Nearly 60 per cent of people camping at various border points of Delhi in protests against the three farm laws of the Centre have been resorting to open defecation due to lack of adequate number of mobile toilets, reveals a survey done by Jan Swasthya Abhiyan.

The rapid assessment survey, conducted between December 19 and 22, was done with a sample size of 201 people at the five major protest sites — Singhu (92), Tikri (70), Shahjahanpur (23), Gazipur (12) and Palwal (4).

The report highlights how issues such as insufficient lighting, solid waste disposal, water stagnation and shortage of warm clothes have emerged as the primary concerns for the tens and thousands of protestors camping at border points since November 26.

It claimed that “only one in ten” was using the facilities of mobile toilets arranged by various local and state governments.

“Lack of proper sanitation is one of the major concerns at protest sites. As a result, protesters are compelled to resort to open defecation — 57.5 per cent, almost three in every five respondents have to rely on open sites for defecation,” read the survey.

“Only 10.5 per cent respondents said these toilets (mobile) are clean with proper water supply. Almost seven out of every ten (69.2 per cent) respondents observed said the mobile toilets are not cleaned regularly,” it added.

According to the survey, half of the respondents said water was not available, 48 per cent said there is always a long queue before them and 47 per cent said they are located in far-off places, creating difficulties in accessing those.

“Among the various protest sites, it is only in Ghazipur that mobile toilets could be used better (41.7 per cent),” it noted.
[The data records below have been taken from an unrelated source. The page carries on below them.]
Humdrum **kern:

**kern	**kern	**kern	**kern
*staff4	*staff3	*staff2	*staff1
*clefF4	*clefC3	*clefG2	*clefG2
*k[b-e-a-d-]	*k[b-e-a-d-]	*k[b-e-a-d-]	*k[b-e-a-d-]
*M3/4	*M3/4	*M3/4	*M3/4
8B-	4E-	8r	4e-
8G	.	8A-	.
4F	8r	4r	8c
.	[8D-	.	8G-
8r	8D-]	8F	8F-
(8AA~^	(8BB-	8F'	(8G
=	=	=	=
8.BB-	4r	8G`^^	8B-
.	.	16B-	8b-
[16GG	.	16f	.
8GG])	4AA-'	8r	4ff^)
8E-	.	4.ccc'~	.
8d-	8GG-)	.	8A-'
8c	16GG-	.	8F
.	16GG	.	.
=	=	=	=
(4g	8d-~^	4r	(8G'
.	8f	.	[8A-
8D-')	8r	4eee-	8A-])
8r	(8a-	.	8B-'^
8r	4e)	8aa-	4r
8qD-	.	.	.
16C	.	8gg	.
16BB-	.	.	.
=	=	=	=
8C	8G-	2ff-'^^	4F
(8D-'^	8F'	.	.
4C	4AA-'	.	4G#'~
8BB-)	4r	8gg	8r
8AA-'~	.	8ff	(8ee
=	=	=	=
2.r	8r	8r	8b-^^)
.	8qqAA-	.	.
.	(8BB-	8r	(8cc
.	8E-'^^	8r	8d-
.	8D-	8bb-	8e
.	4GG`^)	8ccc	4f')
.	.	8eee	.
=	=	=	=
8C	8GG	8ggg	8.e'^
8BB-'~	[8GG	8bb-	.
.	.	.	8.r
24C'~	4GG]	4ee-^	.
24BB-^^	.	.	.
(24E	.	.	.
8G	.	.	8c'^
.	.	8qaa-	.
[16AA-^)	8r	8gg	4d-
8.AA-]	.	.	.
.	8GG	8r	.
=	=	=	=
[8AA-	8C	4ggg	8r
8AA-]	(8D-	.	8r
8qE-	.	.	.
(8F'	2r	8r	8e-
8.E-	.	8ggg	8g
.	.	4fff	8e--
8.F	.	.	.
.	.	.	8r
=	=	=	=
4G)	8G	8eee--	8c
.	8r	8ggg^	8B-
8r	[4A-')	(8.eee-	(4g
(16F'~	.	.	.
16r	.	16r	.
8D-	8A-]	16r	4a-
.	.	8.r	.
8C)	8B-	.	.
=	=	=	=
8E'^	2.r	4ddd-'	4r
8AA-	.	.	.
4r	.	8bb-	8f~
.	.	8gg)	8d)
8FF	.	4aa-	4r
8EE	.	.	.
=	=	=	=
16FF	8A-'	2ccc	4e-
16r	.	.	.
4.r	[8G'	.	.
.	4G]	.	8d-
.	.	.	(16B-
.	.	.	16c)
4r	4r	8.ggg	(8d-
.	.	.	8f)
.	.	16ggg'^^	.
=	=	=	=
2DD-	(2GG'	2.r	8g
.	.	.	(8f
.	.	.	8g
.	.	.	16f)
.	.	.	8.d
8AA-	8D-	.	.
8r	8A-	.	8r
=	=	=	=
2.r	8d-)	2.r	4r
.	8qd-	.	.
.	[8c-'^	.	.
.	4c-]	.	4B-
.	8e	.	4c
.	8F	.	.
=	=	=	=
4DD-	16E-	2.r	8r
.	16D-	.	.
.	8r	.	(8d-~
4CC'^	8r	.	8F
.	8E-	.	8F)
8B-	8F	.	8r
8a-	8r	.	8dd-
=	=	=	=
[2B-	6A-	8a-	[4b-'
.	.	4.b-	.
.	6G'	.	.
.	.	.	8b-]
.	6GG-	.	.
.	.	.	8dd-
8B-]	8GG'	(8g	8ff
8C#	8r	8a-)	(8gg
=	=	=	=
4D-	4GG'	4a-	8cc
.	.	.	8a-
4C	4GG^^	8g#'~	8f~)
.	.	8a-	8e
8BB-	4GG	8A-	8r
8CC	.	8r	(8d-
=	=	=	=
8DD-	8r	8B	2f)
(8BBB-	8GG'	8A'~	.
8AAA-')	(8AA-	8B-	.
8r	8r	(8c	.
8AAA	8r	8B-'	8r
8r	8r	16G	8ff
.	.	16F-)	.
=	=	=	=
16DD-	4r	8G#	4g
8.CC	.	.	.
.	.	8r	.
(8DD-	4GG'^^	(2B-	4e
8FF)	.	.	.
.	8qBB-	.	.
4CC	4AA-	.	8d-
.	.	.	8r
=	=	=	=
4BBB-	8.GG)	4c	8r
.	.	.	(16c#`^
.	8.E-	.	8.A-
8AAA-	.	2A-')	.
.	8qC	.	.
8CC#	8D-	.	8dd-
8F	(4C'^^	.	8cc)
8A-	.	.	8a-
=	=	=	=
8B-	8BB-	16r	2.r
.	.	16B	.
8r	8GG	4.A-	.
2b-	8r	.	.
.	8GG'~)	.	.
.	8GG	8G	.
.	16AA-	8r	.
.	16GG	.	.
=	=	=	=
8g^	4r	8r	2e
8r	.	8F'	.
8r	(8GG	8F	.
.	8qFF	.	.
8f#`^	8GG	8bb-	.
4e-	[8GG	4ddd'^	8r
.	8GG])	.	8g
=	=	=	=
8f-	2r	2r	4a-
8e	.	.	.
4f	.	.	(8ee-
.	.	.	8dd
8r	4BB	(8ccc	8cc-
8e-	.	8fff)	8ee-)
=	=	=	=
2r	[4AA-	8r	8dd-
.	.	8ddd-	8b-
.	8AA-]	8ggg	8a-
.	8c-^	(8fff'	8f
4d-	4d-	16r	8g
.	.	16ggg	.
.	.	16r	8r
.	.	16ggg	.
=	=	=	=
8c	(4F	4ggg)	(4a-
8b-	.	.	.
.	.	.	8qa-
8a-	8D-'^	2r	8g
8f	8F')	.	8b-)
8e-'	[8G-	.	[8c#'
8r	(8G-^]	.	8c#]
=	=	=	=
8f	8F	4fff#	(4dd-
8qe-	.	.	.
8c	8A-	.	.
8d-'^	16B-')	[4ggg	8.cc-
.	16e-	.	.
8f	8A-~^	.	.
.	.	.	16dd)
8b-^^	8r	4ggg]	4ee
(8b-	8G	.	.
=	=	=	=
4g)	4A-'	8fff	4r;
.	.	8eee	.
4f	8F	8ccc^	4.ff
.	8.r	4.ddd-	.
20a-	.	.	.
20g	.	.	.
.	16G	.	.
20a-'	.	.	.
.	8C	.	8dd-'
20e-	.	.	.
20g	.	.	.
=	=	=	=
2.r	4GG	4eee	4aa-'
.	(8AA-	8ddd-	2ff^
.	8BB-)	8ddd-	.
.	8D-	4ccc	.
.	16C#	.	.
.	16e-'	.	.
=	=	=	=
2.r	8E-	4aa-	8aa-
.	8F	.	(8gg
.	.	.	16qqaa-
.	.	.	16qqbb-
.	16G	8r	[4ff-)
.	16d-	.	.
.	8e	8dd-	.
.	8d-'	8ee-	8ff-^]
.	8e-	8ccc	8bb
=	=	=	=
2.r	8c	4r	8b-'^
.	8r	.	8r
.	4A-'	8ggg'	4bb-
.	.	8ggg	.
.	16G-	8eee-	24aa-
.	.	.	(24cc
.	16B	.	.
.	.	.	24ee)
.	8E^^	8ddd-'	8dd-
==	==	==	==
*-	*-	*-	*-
On the management of solid waste disposal, the reports said it has been the volunteers, and not civic bodies’ workers, who are doing the majority of “garbage collection” at various in the various border points.

“Only 11.8 per cent of respondents said sanitation workers are cleaning roads and protest sites while only 7.3 per cent said civic bodies are arranging vehicles to dispose waste,” it said.

It added that largely volunteers are collecting garbage.

Around 11 per cent of survey respondents among protesters said they had to sleep in the open at night, an overwhelming majority of the protesters (78 per cent) said they did not have adequate clothes and blankets to beat the cold.

“Though younger protesters reported it more frequently, around 73 per cent of those aged 65 or above and around 76 per cent of those between 50 to 64 years have experienced that they do not have adequate protection against cold,” it added.

JSA, which claims to be a national-level movement on health and healthcare, consists of 21 national networks and over 150 organisations and state-level platforms.